The scientists also tested whether changes in ctDNA during treatment could reflect whether patients would have a good treatment response or not. They found that early reductions in ctDNA indicated a good response to treatment, whereas increases in ctDNA levels was a sign of disease progression and a poor outcome.
“It’s like a molecular CT scan that gives us a molecular dimension, an added layer of information to know whether a tumour is growing or not, ” says Lillian Siu, MD, a medical oncologist at the Princess Margaret Cancer Centre and a professor at the University of Toronto, who co-led the research. “That’s why this is so exciting.
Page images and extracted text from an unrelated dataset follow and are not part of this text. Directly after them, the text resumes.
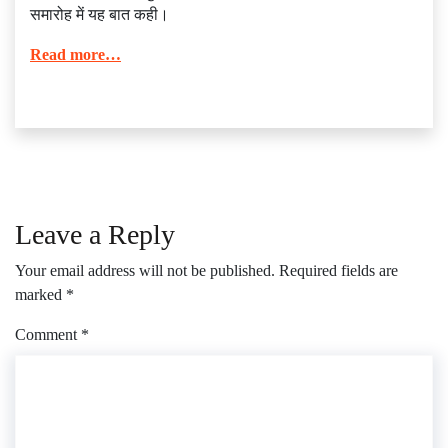
समारोह में यह बात कही।
Read more…
Leave a Reply
Your email address will not be published.
Required fields are
marked
*
Comment
*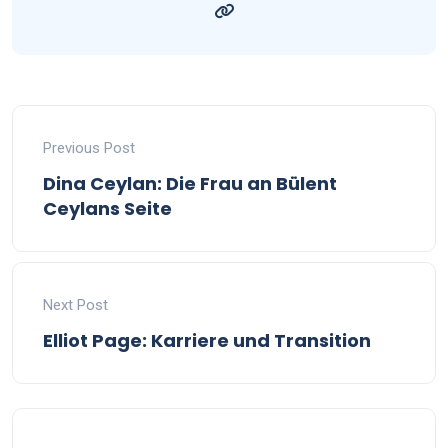
Previous Post
Dina Ceylan: Die Frau an Bülent
Ceylans Seite
Next Post
Elliot Page: Karriere und Transition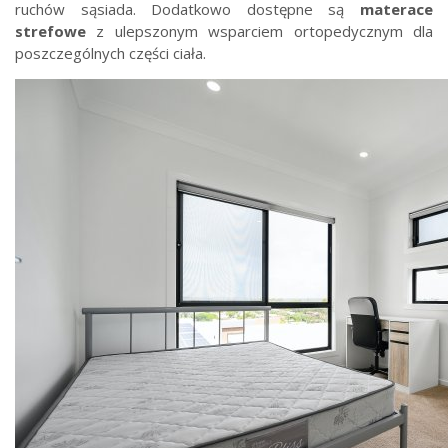
ruchów sąsiada. Dodatkowo dostępne są
materace
strefowe
z ulepszonym wsparciem ortopedycznym dla
poszczególnych części ciała.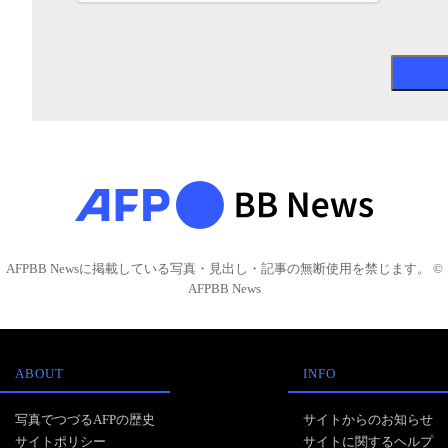
AFPBB Newsに掲載している写真・見出し・記事の無断使用を禁じます。 ©
AFPBB News
ABOUT
INFO
写真でつづるAFPの歴史
サイトからのお知らせ
サイトポリシー
サイトに関するヘルプ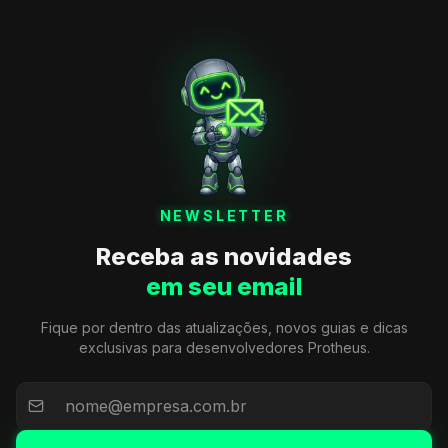
NEWSLETTER
Receba as novidades
em seu email
Fique por dentro das atualizações, novos guias e dicas
exclusivas para desenvolvedores Protheus.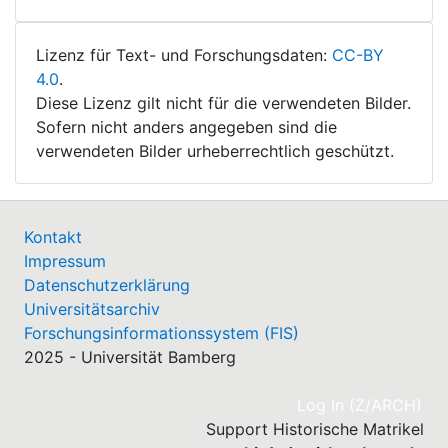
Lizenz für Text- und Forschungsdaten:
CC-BY
4.0
.
Diese Lizenz gilt nicht für die verwendeten Bilder.
Sofern nicht anders angegeben sind die
verwendeten Bilder urheberrechtlich geschützt.
Kontakt
Impressum
Datenschutzerklärung
Universitätsarchiv
Forschungsinformationssystem (FIS)
2025 - Universität Bamberg
(cu
Log In (Z/ARCH)
Support Historische Matrikel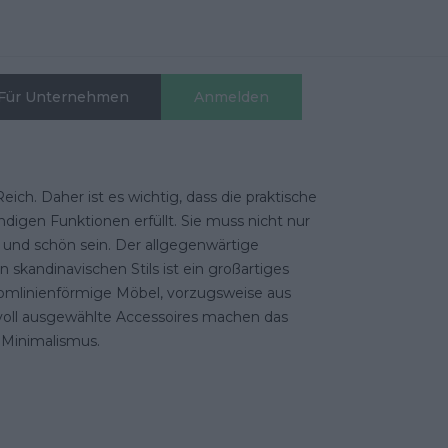
Für Unternehmen
Anmelden
Reich. Daher ist es wichtig, dass die praktische
igen Funktionen erfüllt. Sie muss nicht nur
 und schön sein. Der allgegenwärtige
skandinavischen Stils ist ein großartiges
tromlinienförmige Möbel, vorzugsweise aus
ll ausgewählte Accessoires machen das
Minimalismus.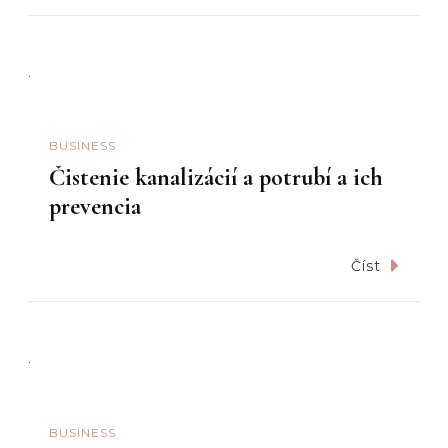
BUSINESS
Čistenie kanalizácií a potrubí a ich
prevencia
Číst
BUSINESS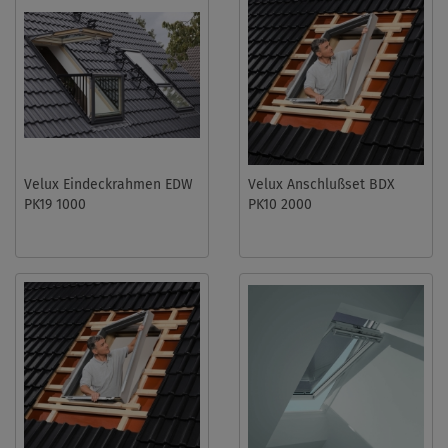
Velux Eindeckrahmen EDW
Velux Anschlußset BDX
PK19 1000
PK10 2000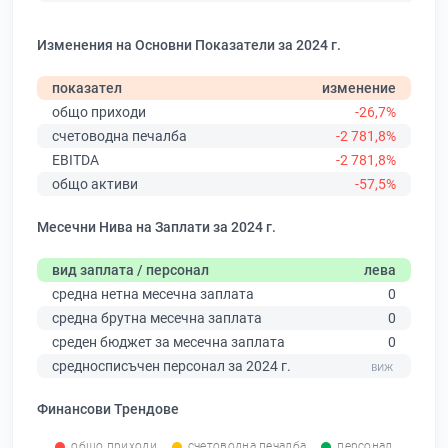
Изменения на Основни Показатели за 2024 г.
показател
изменение
общо приходи
-26,7%
счетоводна печалба
-2 781,8%
EBITDA
-2 781,8%
общо активи
-57,5%
Месечни Нива на Заплати за 2024 г.
вид заплата / персонал
лева
средна нетна месечна заплата
0
средна брутна месечна заплата
0
среден бюджет за месечна заплата
0
средносписъчен персонал за 2024 г.
Финансови Трендове
общо приходи
счетоводна печалба
персонал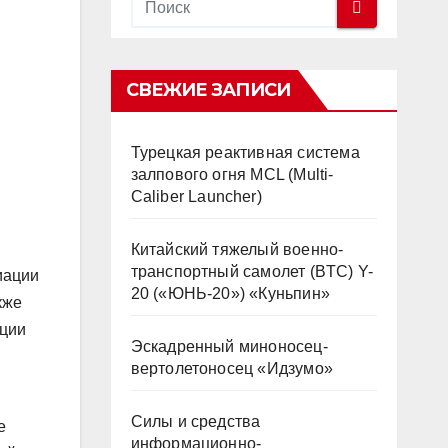
СВЕЖИЕ ЗАПИСИ
Турецкая реактивная система
залпового огня MCL (Multi-
Caliber Launcher)
Китайский тяжелый военно-
транспортный самолет (BTC) Y-
иации
20 («ЮНЬ-20») «Куньпин»
кже
ации
Эскадренный миноносец-
вертолетоносец «Идзумо»
Силы и средства
е
информационно-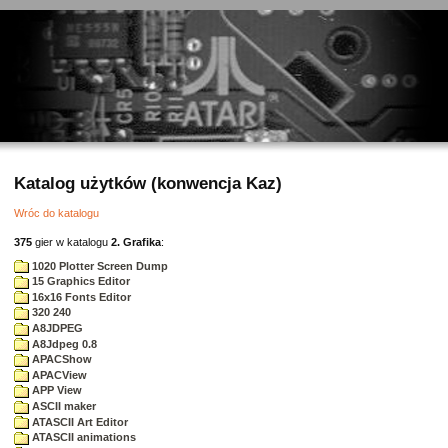
Katalog użytków (konwencja Kaz)
Wróc do katalogu
375
gier w katalogu
2. Grafika
:
1020 Plotter Screen Dump
15 Graphics Editor
16x16 Fonts Editor
320 240
A8JDPEG
A8Jdpeg 0.8
APACShow
APACView
APP View
ASCII maker
ATASCII Art Editor
ATASCII animations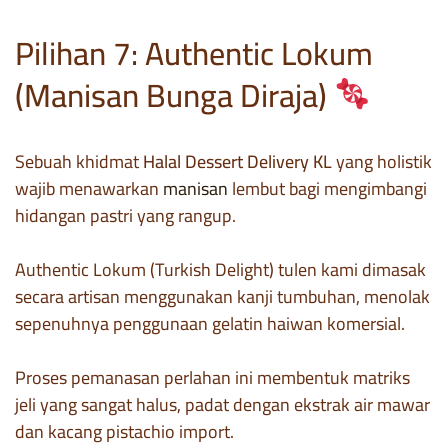
Pilihan 7: Authentic Lokum
(Manisan Bunga Diraja)
Sebuah khidmat
Halal Dessert Delivery KL
yang holistik
wajib menawarkan
manisan
lembut bagi mengimbangi
hidangan pastri yang rangup.
Authentic Lokum (Turkish Delight) tulen kami dimasak
secara artisan menggunakan kanji tumbuhan, menolak
sepenuhnya penggunaan gelatin haiwan komersial.
Proses pemanasan perlahan ini membentuk matriks
jeli yang sangat halus, padat dengan ekstrak air mawar
dan kacang pistachio import.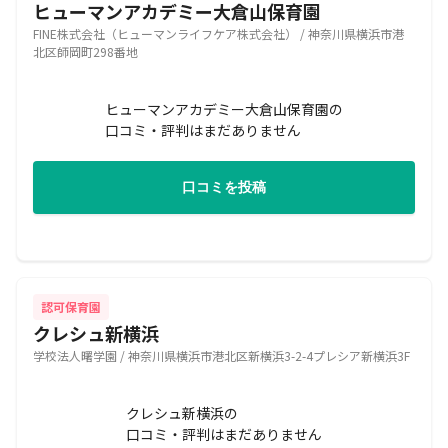
ヒューマンアカデミー大倉山保育園
FINE株式会社（ヒューマンライフケア株式会社） / 神奈川県横浜市港
北区師岡町298番地
ヒューマンアカデミー大倉山保育園の
口コミ・評判はまだありません
口コミを投稿
認可保育園
クレシュ新横浜
学校法人曙学園 / 神奈川県横浜市港北区新横浜3-2-4プレシア新横浜3F
クレシュ新横浜の
口コミ・評判はまだありません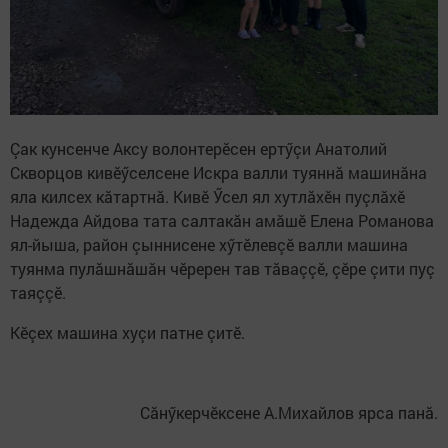
Çак кунсенче Аксу волонтерӗсен ертӳçи Анатолий
Скворцов кивӗӳселсене Искра валли туяннă машинăна
яла килсех кăтартнă. Кивӗ Ӳсел ял хутлăхӗн пуçлăхӗ
Надежда Айдова тата салтакăн амăшӗ Елена Романова
ял-йыша, район çыннисене хӳтӗлевçӗ валли машина
туянма пулăшнăшăн чӗререн тав тăваççӗ, çӗре çити пуç
таяççӗ.
Кӗçех машина хуçи патне çитӗ.
Сăнӳкерчӗксене А.Михайлов ярса панă.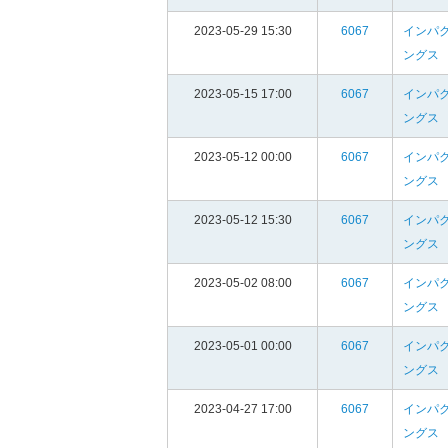
2023-05-29 15:30
6067
インパ
ングス
2023-05-15 17:00
6067
インパ
ングス
2023-05-12 00:00
6067
インパ
ングス
2023-05-12 15:30
6067
インパ
ングス
2023-05-02 08:00
6067
インパ
ングス
2023-05-01 00:00
6067
インパ
ングス
2023-04-27 17:00
6067
インパ
ングス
It helps to predict early on what may happen over time.”
For this phase II study, which was published in the journal Nature Cancer, Siu and colleagues recruited 94 patients with five different types of cancer: squamous cell cancer of head and neck, triple negative breast cancer, high-grade serous ovarian cancer, malignant melanoma and mixed solid tumors.
All the patients had their ctDNA levels tested at the beginning of the study – the researchers designed bespoke assays for each patient based on sequencing analysis of their specific tumor.
“When we looked at all 20,000 genes in each cancer, the range of mutations in different individuals was huge due to the many different cancer types in the study,” commented Trevor Pugh, PhD, a co-senior author on the study, also based at Princess Margaret Cancer Centre and the University of Toronto.
“The novelty is that, rather than taking a one-size-fits-all approach, we designed a personalized blood test for each person based on their own cancer’s mutation list.”
The participants then started treated with the immunotherapy drug pembrolizumab – a checkpoint inhibitor that inhibits the immune system protein PD1.
Patients who had initial levels of ctDNA that were in the lower half of all the levels measured had longer progression-free and overall survival than those with higher levels.
To assess how well ctDNA predicted treatment efficacy the researchers also took follow-up blood tests approximately 6-7 weeks after the patients started their treatment in 74 of the participants.
They found that any rise in ctDNA levels at this time was associated with fast cancer progression and low survival. In contrast, if ctDNA levels decreased after two cycles of pembrolizumab and if ctDNA became undetectable then patient outcomes were significantly better.
While immunotherapy is effective in 20-30% cancer patients, at present it is hard to predict who will respond well to the treatment in advance. Finding a quick and effective way to do this is important to make sure patients get the most effective treatment as quickly as possible.
“Our findings demonstrate that serial ctDNA analysis using a bespoke assay could serve as a generalizable monitoring strategy for patients treated with immune checkpoint blockade,” write the authors.